Saved data entries:
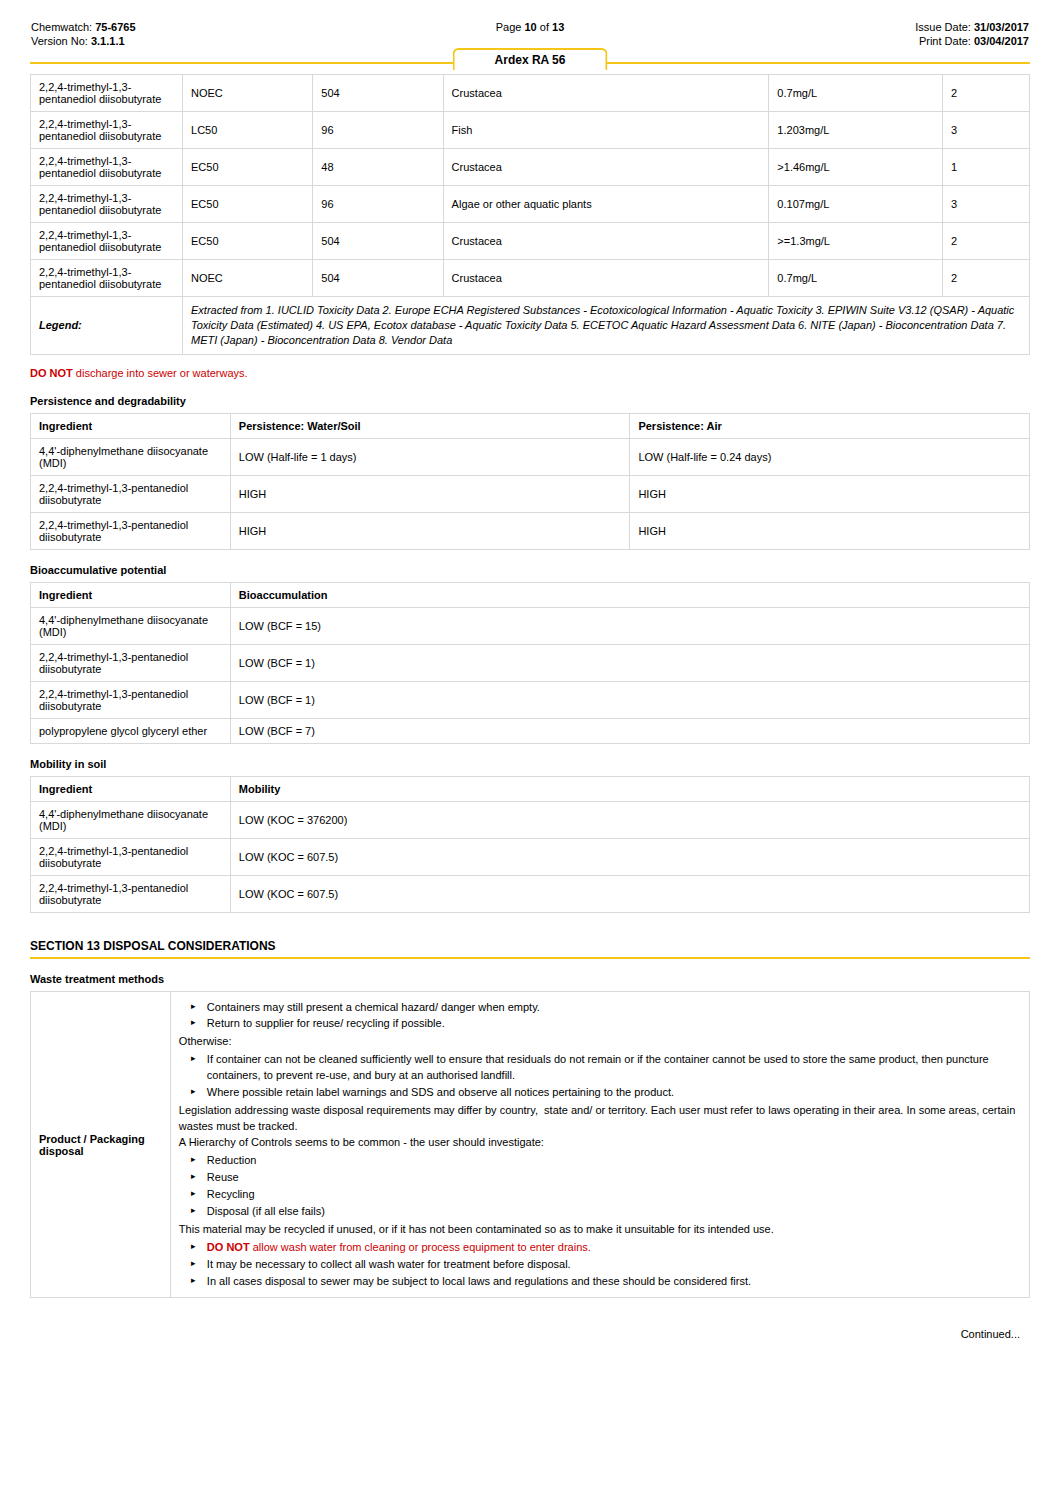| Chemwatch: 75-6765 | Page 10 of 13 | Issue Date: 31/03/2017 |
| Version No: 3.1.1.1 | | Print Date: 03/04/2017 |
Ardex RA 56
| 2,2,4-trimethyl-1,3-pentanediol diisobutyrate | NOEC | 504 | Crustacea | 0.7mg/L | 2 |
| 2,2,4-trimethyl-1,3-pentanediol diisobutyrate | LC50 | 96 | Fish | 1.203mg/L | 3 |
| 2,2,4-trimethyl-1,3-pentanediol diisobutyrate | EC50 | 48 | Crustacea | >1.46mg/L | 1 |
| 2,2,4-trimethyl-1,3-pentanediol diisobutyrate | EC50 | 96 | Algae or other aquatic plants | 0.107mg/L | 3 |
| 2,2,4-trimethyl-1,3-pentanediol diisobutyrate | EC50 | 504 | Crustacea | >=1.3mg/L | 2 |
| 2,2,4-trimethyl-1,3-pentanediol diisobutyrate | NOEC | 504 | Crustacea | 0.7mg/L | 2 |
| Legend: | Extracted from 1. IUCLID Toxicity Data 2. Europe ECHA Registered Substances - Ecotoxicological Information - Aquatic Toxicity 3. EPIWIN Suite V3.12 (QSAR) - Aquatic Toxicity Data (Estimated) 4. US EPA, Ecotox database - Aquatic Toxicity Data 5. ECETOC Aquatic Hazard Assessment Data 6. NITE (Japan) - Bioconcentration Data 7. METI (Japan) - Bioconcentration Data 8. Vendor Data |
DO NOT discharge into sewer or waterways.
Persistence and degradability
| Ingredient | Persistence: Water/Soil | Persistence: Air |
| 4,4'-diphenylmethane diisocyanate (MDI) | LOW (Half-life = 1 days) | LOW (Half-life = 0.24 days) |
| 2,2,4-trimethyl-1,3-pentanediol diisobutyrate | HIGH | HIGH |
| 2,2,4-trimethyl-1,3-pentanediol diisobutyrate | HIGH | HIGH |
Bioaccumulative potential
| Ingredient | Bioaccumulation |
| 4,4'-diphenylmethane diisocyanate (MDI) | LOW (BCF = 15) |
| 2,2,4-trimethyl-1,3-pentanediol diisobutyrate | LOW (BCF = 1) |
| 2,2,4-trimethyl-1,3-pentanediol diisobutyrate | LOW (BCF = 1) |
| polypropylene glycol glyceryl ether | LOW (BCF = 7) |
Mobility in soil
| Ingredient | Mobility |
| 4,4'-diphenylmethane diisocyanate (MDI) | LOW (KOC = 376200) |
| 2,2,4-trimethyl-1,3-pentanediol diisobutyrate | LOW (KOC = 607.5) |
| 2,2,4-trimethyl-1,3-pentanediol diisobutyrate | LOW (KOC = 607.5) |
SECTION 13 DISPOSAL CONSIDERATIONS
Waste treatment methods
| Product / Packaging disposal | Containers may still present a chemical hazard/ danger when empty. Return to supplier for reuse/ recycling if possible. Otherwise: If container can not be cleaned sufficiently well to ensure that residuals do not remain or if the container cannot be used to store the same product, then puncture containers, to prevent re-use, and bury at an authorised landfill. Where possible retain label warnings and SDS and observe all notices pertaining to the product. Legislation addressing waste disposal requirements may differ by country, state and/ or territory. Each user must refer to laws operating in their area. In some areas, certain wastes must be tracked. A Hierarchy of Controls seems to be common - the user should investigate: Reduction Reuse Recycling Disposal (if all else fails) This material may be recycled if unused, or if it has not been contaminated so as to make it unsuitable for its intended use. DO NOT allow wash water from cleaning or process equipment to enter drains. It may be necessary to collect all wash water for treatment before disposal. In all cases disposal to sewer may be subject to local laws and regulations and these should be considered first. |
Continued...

Task objective:
Search the data above for the string "Persistence" and return every line that has it.

Exercise result:
Persistence and degradability
| Ingredient | Persistence: Water/Soil | Persistence: Air |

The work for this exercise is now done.